Burberry shares gained six per cent after speculation that the luxury fashion brand could face a multi-billion pound takeover bid from a mystery investor.
The company is reported to have asked HSBC, which is listed as the custodian of the stake, to reveal the identity of its client.
An investor building up a stake could put pressure on the British firm, whose market capitalisation has fallen in the past year amid concerns about falling demand from its key markets in Asia, particularly China and Hong Kong.
A source close to the company said Burberry was focused on the stake and keeping a close watch on it but there had been no formal takeover bid made.
Burberry has spoken to its financial advisers Robey Warshaw and Morgan Stanley about the growing stake, which broke a 5 per cent barrier recently but was now just below the threshold.
A spokesman for the company declined to comment when approached by The Yorkshire Post.
The Financial Times speculated that rival groups such as LVMH or private equity investors could be behind the transaction.
Analysts from Macquarrie said a takeover could value Burberry at £8bn.
Daniele Gianera of Macquarrie told the FT: “Burberry is one of the few luxury brands without family interest and thus an easier target for acquisition.”
Burberry is due to report annual results in April. It announced an internal review at its third quarter trading update in January.
A recent analyst note from Nomura said: “We do not think the brand is under significant pressure, and believe it continues to be well regarded in the fashion and luxury world.
“However, the changing dynamics of luxury growth and expenditure globally suggest the timing of an internal review is justified.

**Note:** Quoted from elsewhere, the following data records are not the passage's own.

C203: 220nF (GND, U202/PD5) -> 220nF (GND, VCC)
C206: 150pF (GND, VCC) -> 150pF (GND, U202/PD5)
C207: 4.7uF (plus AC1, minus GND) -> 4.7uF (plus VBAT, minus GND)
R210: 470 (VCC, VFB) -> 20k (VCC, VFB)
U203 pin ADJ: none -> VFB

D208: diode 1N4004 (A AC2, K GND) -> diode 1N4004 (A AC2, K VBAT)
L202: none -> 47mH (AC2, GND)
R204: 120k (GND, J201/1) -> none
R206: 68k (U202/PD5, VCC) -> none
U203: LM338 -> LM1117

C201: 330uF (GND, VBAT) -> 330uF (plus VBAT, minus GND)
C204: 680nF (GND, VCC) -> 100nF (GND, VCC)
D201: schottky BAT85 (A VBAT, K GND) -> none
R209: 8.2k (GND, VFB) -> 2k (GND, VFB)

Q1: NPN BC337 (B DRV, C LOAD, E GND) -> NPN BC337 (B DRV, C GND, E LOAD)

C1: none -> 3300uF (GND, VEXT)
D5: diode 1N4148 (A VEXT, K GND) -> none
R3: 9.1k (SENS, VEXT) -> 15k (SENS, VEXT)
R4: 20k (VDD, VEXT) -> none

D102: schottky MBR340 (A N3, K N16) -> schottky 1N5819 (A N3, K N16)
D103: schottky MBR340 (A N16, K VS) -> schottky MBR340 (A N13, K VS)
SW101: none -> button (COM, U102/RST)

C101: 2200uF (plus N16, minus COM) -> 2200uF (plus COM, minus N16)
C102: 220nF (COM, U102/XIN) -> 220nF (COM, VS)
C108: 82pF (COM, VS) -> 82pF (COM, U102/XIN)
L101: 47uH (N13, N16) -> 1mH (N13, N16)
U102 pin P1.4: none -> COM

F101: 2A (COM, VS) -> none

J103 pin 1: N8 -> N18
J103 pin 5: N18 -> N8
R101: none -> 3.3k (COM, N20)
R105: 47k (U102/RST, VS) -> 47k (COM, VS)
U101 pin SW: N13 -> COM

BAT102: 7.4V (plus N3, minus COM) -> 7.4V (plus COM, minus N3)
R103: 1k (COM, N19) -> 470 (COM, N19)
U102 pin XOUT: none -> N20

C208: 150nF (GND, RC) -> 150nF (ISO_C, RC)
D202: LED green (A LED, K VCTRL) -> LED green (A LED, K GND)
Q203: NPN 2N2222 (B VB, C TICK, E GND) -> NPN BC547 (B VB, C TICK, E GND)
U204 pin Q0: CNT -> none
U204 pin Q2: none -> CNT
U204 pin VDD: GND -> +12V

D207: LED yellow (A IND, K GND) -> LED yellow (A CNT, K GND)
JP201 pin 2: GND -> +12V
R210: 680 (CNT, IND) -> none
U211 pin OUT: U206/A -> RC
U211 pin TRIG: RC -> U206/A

“We hope that Burberry realises, as we do, that the macroeconomic prospects are more cautious/subdued than they have been in recent years, which in some instances have been driven by artificial demand in China, for example, and unsustainable levels of trade in Hong Kong.
“However, this does not mean that brands cannot grow, expand and continue to invest. However, competing with peers for market share may be more apparent. And from a shareholder perspective, aligning the strategy and cost base, as well as allocating capital in this new world, will be crucial.”
Burberry is planning to invest £50m in a state-of-the-art trenchcoat factory in Leeds.
Work on the site is due to begin in 2016 and the new facility is due for completion in 2019.
Nomura said it expects Burberry’s review to focus on productivity to help grow like-for-like sales and raise sales densities, which should make the brand more profitable.
The brokerage said it would like to see more focus on costs, adding “the brand appears ‘over costed’ in anticipation of significant growth”.
Nomura said: “We expect this review to be thorough, given chief executive Christopher Bailey will have been at the helm two years in May.
“A change of the group’s approach would be a positive to the market.”
Halifax-born Mr Bailey, 44, joined Burberry as design director in 2001. He was appointed chief creative officer in 2009.